Repeat every entry exactly as it appears.

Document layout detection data
┌────────

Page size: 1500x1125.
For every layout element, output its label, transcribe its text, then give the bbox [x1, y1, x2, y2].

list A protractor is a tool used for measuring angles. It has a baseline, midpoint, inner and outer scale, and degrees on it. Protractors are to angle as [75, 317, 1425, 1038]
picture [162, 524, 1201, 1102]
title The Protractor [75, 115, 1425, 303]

└────────

*OUTPUT:*
Page size: 1500x1125.
For every layout element, output its label, transcribe its text, then give the bbox [x1, y1, x2, y2].

list A protractor is a tool used for measuring angles. It has a baseline, midpoint, inner and outer scale, and degrees on it. Protractors are to angle as [75, 317, 1425, 1038]
picture [162, 524, 1201, 1102]
title The Protractor [75, 115, 1425, 303]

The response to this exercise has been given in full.